Quoted passage START

# Extractor frames: radial or tangential?



## Eduardo Gomes (Nov 10, 2014)

I have an extractor 20 frames radial model . Maybe next year has to buy another . My question at this point is whether to buy the radial or tangential model with automatic reversal? Thank you for your suggestions.


----------



## Rader Sidetrack (Nov 30, 2011)

In the USA, tangential extractors are 'entry level' machines based on low price and corresponding low throughput. The required flipping of frames would be done by hand after stopping the extractor.

In North America, to my knowledge, high volume operations use radial extractors with frames that are loaded automatically from a conveyor after passing through a decapper.

So I was taken aback by your suggestion that there were automatic frame flippers in tangential extractors, but some research found this ... 


> _Part-time beekeepers with up to 200 bee colonies​_These apiaries use either big radial extractors with 36 or 60 frames or, depending on the frame size, very effective self-turning extractors with 12 to 16 frames. In Central or Northern Europe the self-turning extractor is used more often. This is because here they have bigger frame sizes and higher honey viscosity (caused by the different kind of honey). In Southern European they use almost only radial extractors because they work with shallow frames and because of the higher outside temperatures the honey is considerably more fluid than in our area.

Quoted passage END

• _Assigned task 1_
Decide whether each statement agrees with the extractor thread, and support each yes or no with the deciding words from the thread, quoted exactly: (a) In the USA, tangential extractors are entry-level machines. (b) In Southern Europe, self-turning extractors are used more often than radial ones. (c) The original poster currently owns a 20-frame tangential extractor.
• _Assigned task 2_
Transcribe the extractor thread starting at the words "I have an extractor" and ending after "(Nov 30, 2011)".
Rely only on the extractor thread for what follows.

Entries supplied START

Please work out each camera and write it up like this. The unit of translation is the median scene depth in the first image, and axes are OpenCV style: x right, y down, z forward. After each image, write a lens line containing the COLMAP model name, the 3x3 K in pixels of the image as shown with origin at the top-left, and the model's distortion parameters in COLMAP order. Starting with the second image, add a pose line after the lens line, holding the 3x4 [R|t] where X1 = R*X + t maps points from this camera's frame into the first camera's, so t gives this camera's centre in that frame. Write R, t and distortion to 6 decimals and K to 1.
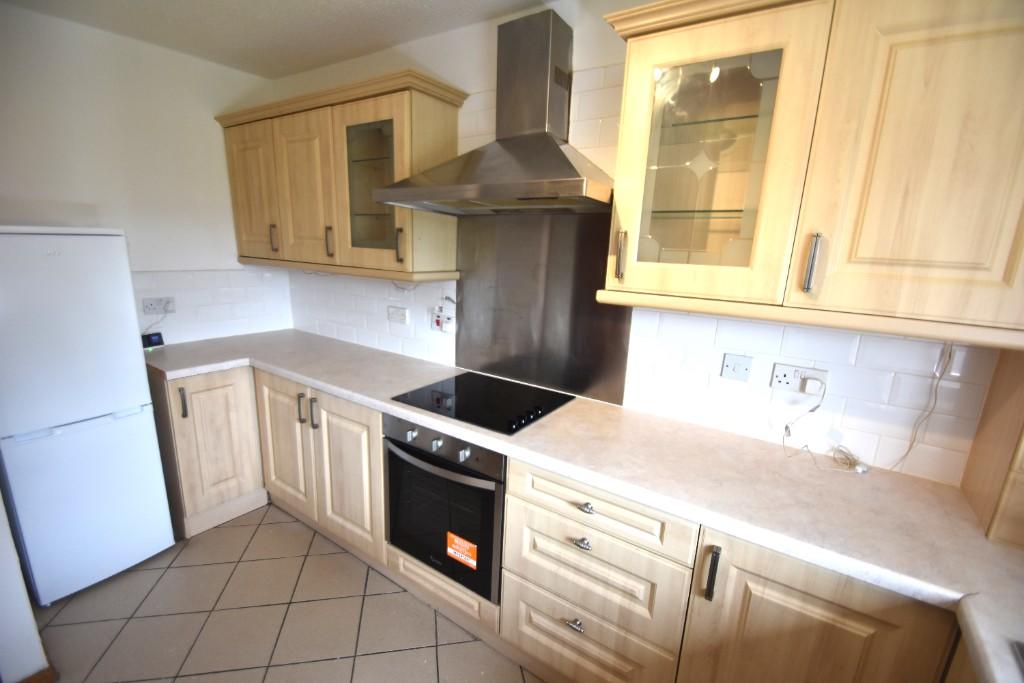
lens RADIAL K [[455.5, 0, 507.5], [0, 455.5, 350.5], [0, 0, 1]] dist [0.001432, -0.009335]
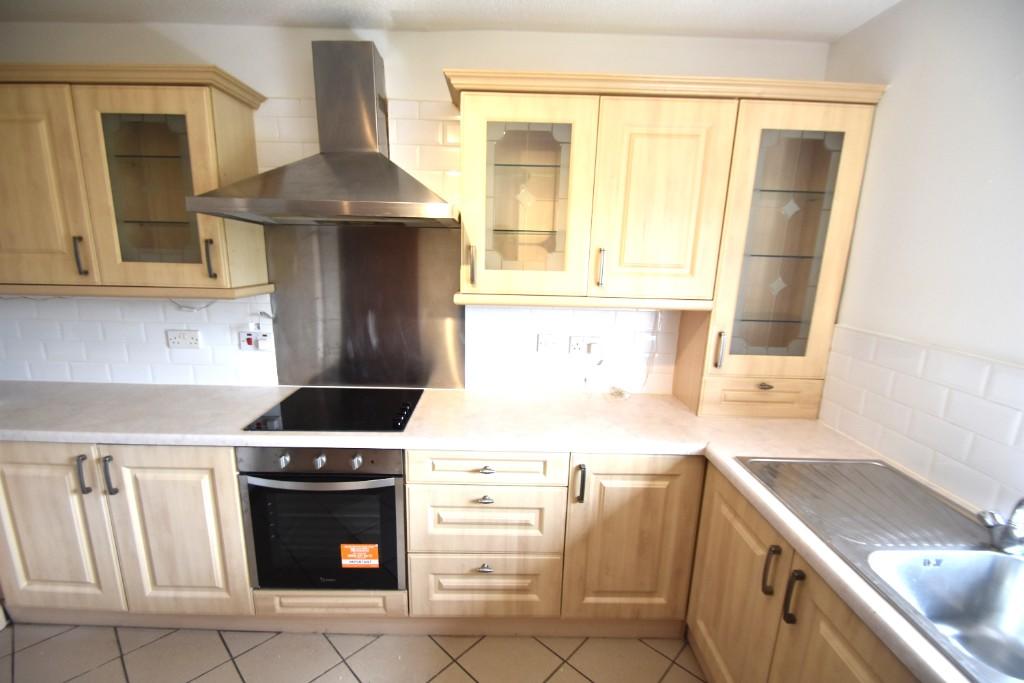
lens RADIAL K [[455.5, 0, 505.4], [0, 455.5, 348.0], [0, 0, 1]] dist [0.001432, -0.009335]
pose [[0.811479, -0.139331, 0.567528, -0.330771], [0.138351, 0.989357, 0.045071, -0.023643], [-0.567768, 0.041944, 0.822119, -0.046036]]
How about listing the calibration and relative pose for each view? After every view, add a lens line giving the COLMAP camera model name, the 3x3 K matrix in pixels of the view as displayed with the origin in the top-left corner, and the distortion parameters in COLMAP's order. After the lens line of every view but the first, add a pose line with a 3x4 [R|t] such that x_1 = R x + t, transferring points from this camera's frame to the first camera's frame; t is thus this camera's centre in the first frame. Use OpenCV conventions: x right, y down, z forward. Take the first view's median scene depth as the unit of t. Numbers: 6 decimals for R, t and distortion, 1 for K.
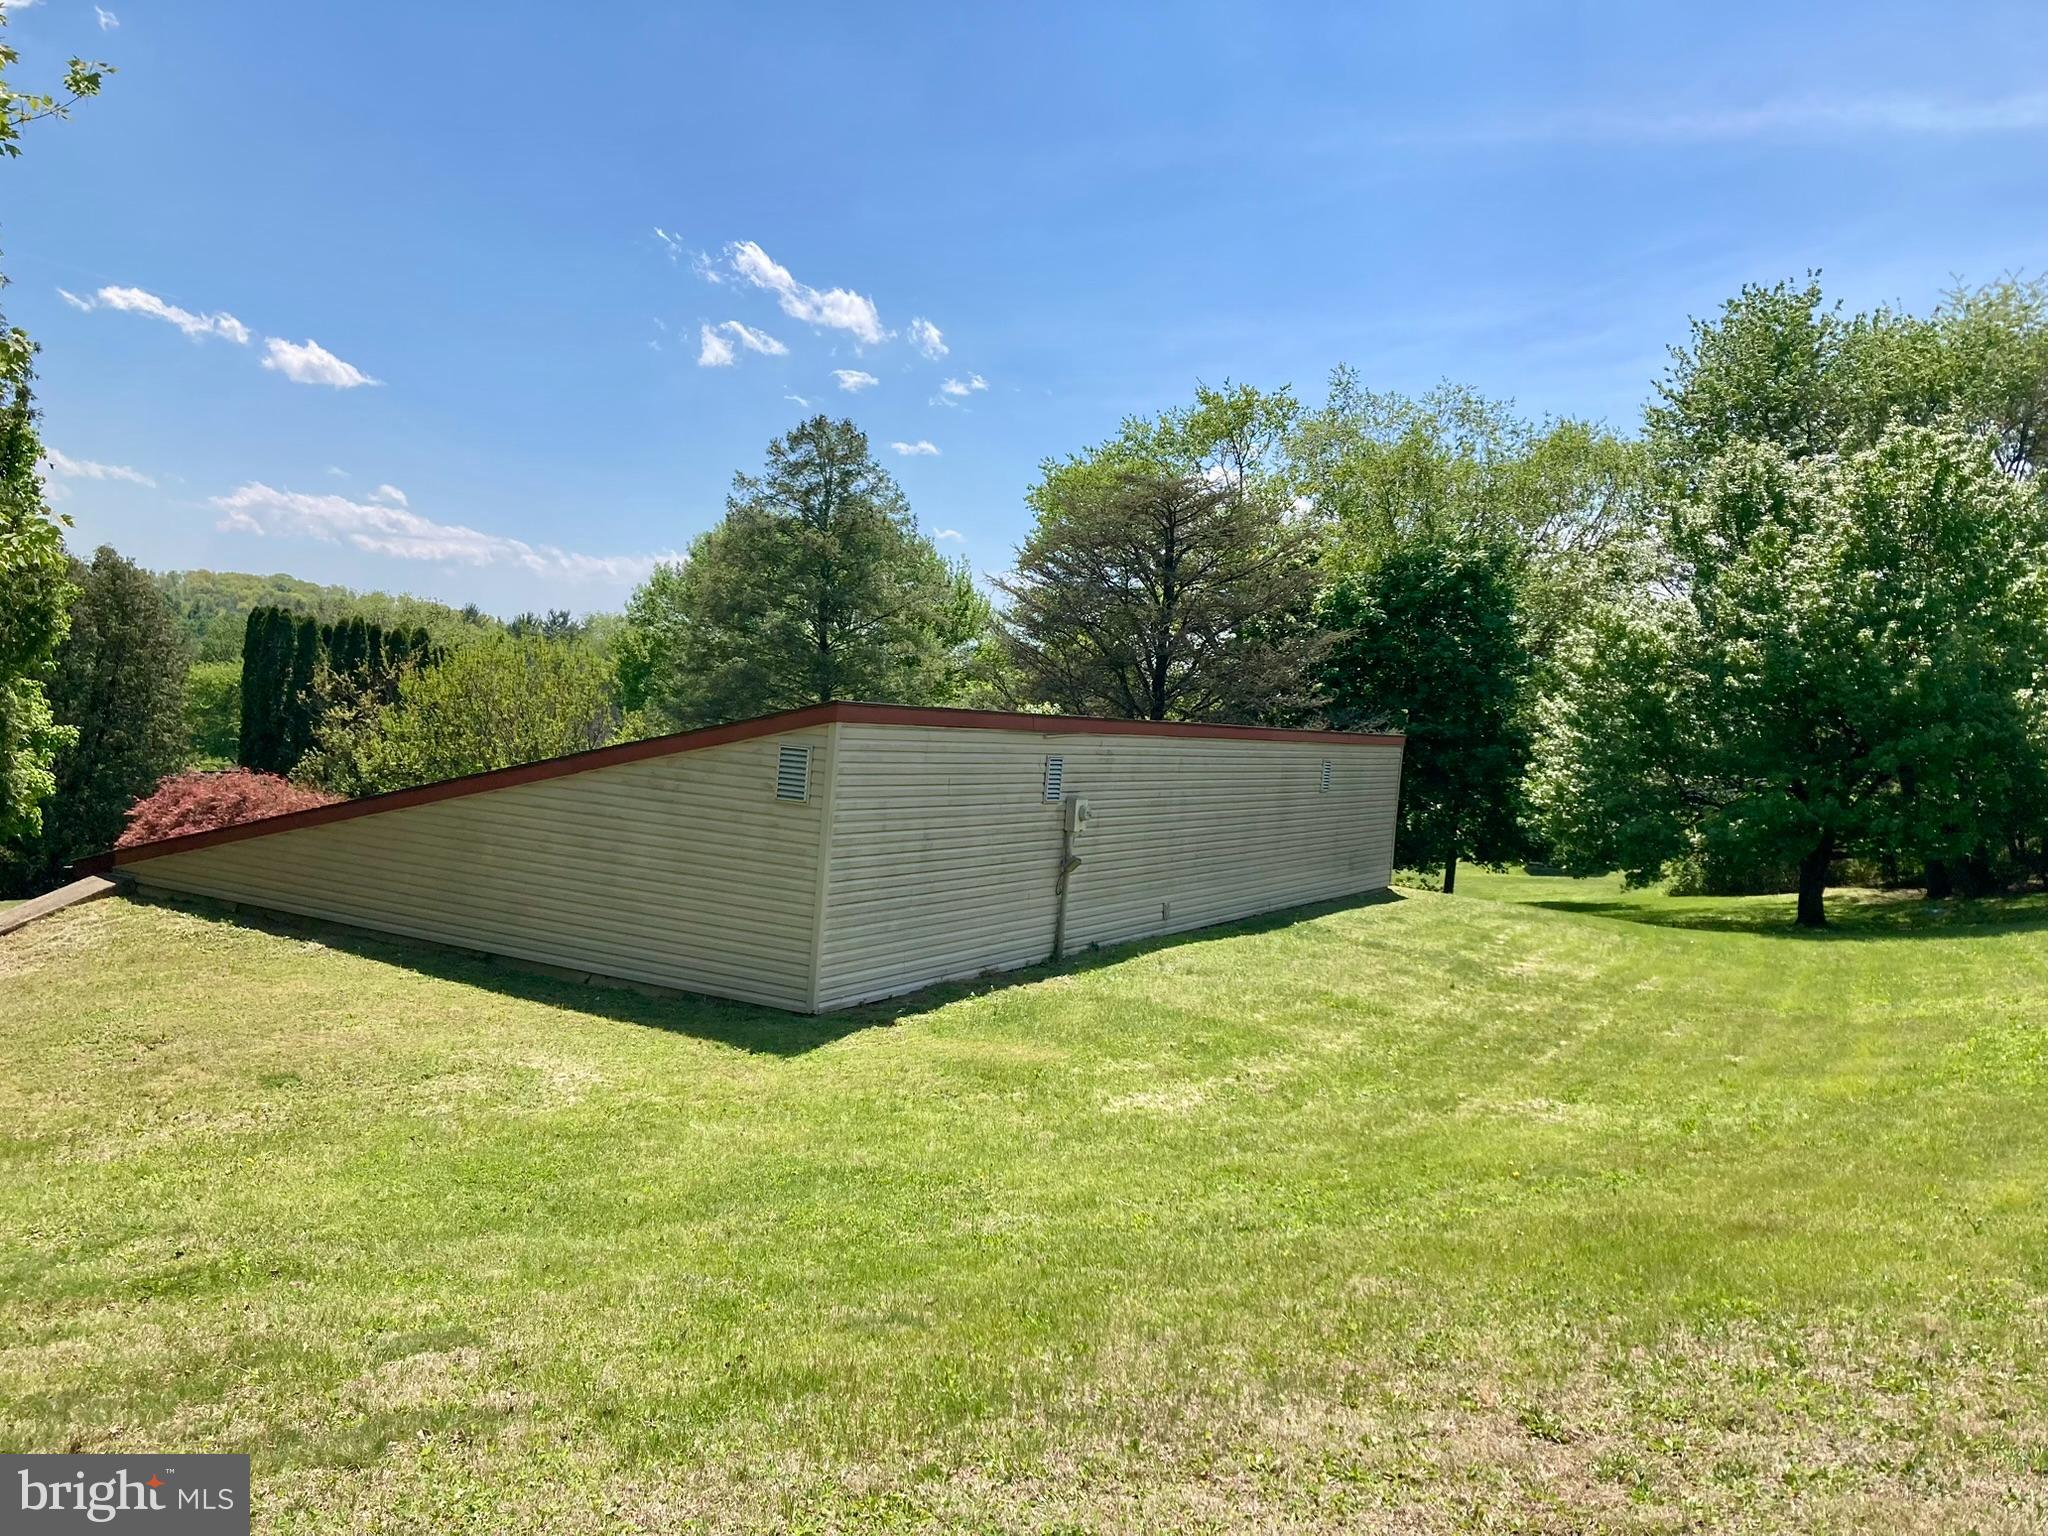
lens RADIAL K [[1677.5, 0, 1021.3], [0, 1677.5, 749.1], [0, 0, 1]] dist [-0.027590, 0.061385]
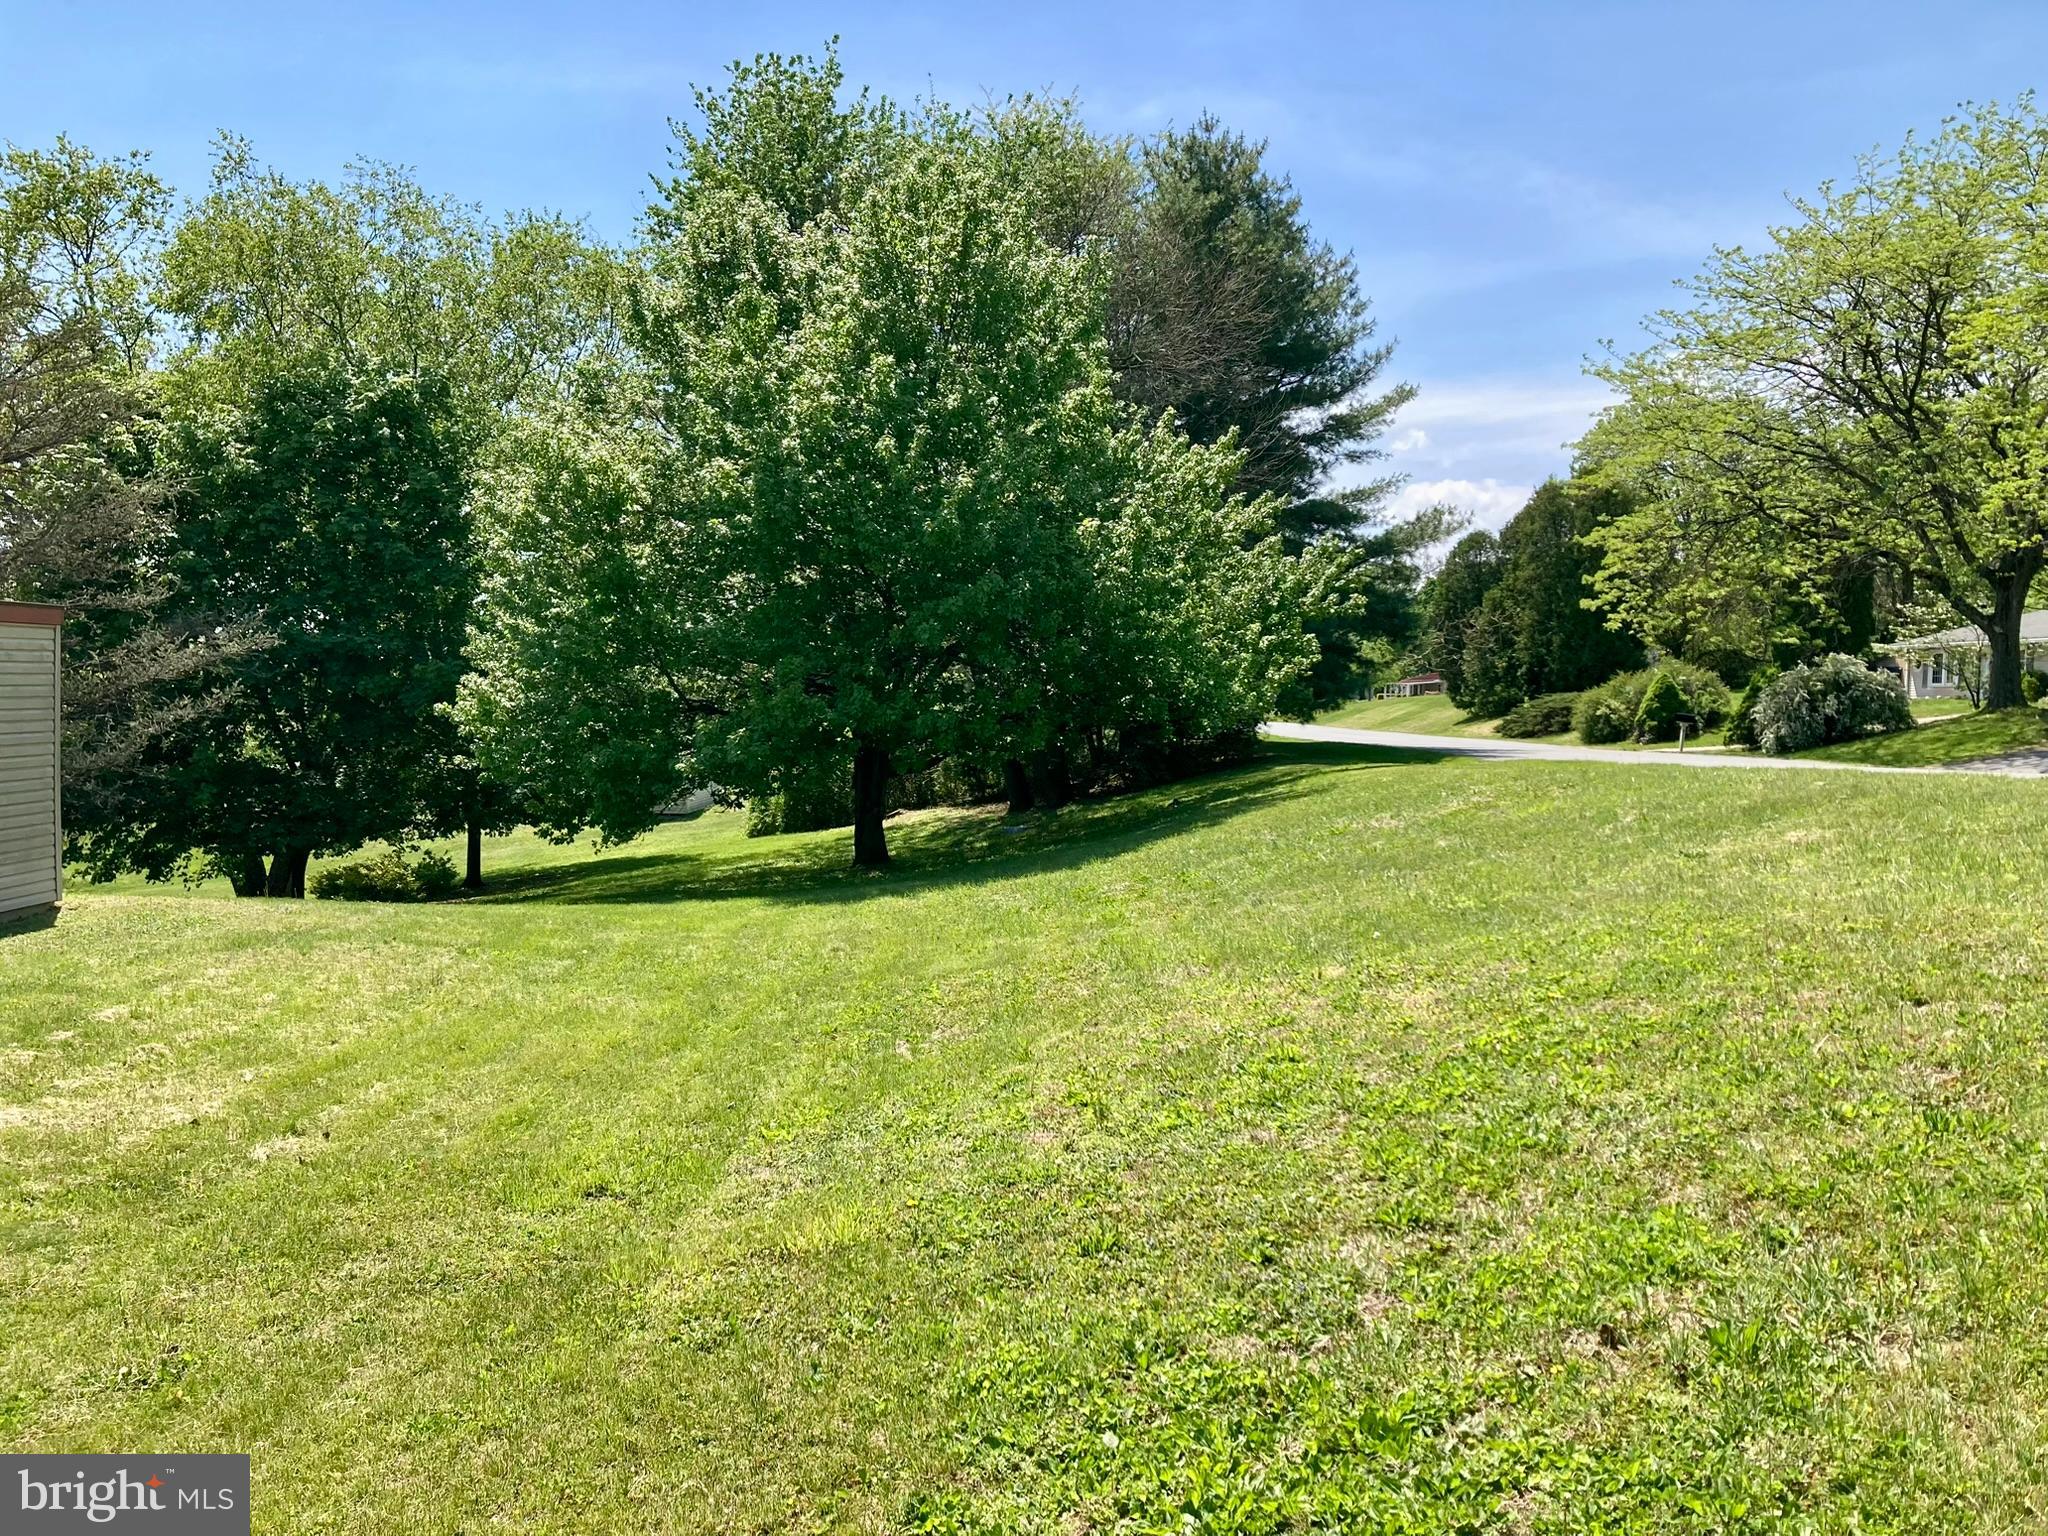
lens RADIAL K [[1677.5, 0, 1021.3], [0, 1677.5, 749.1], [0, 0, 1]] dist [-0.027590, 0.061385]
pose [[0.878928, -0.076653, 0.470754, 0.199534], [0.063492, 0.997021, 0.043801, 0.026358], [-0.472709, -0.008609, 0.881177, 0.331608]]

Entries supplied END

• _Answer space 1_
(a) Yes: "In the USA, tangential extractors are 'entry level' machines based on low price and corresponding low throughput."
(b) No: "In Southern European they use almost only radial extractors"
(c) No: "I have an extractor 20 frames radial model"

• _Answer space 2_
I have an extractor 20 frames radial model . Maybe next year has to buy another . My question at this point is whether to buy the radial or tangential model with automatic reversal? Thank you for your suggestions.


----------



## Rader Sidetrack (Nov 30, 2011)